A reply needs time. It cannot be given in a day. But there are serious discrepancies in the Home Minister’s (L.K. Advani) letters. Advani cannot make up his mind which districts are to be declared disturbed. In one letter he refers to Hoogly, in another to 24-Parganas. Then there is the Venugopalachari report, which only talks about Midnapore. Fernandes added three more districts—Birbhum, Bankura, Hoogly—to their list after a two-hour visit! It shows they are spreading misinformation.
u There are also doubts about the functioning of the electoral machinery in West Bengal. Mamata has reiterated that free and fair elections are impossible under Left rule.

What else can you expect from her? Go back to any election results. The Opposition parties have been getting 42-50 per cent vote from different parts of the state. How were they getting those votes if the electoral machinery was not functioning properly? They know they can never impose President’s rule, their regional allies will not allow it. They are just making empty noises.

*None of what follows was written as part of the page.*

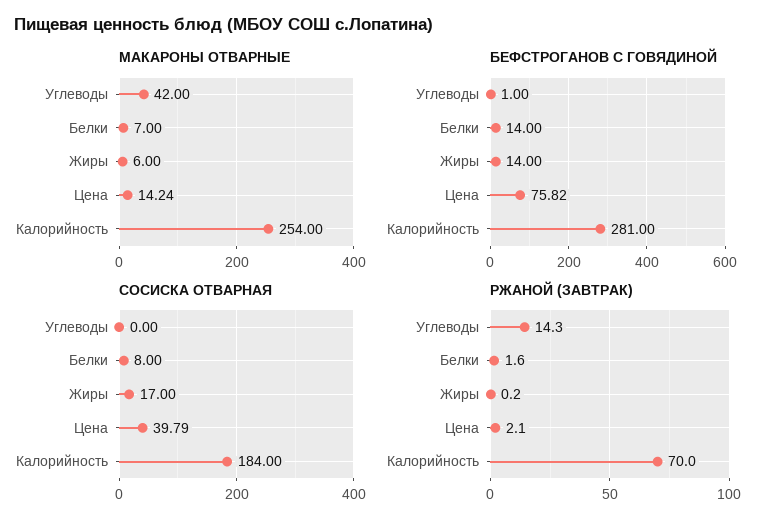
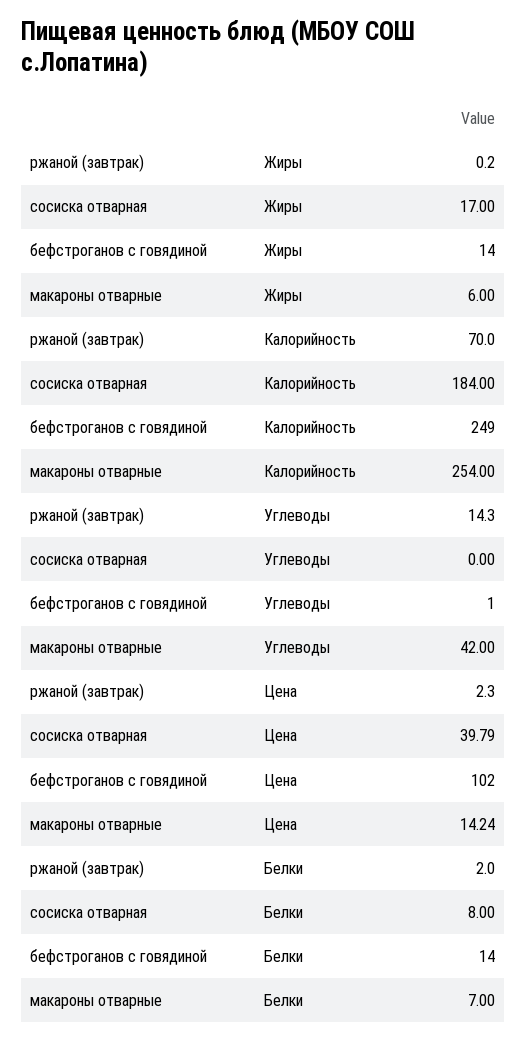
БЕФСТРОГАНОВ С ГОВЯДИНОЙ, Цена: 75.82 -> 102
БЕФСТРОГАНОВ С ГОВЯДИНОЙ, Калорийность: 281 -> 249
РЖАНОЙ (ЗАВТРАК), Белки: 1.6 -> 2
РЖАНОЙ (ЗАВТРАК), Цена: 2.1 -> 2.3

If it is all an empty threat, why did you rush to Calcutta to stop Basu from resigning? Given his health, how long do you think Basu can bail you out?
I went to Calcutta to decide the date of our national convention in Trivandrum. There is no time-frame (for the change of guard). We have named Buddhadev Bhattacharya as Deputy CM, it’s also been decided that Basu is not going to contest the elections. What else do you want? A communist does not retire, he will continue to serve the party. Basu is a leader of great stature, an able administrator whom the Opposition also wanted as prime minister. All because of his experience.

The party did not let him become the prime minister.
That is another matter. That could have been a mistake. Ours is a democratic party with seven lakh members whose views are respected.

By stopping Basu from stepping down, aren’t you implicitly expressing doubts about Buddhadev’s leadership abilities? As it is, law and order—the issue of the moment—is under Buddha. It doesn’t show him in good light.
The law and order failure is a myth. We will replace him (Basu) at a given opportunity. It takes some time for the new man to grow into the post.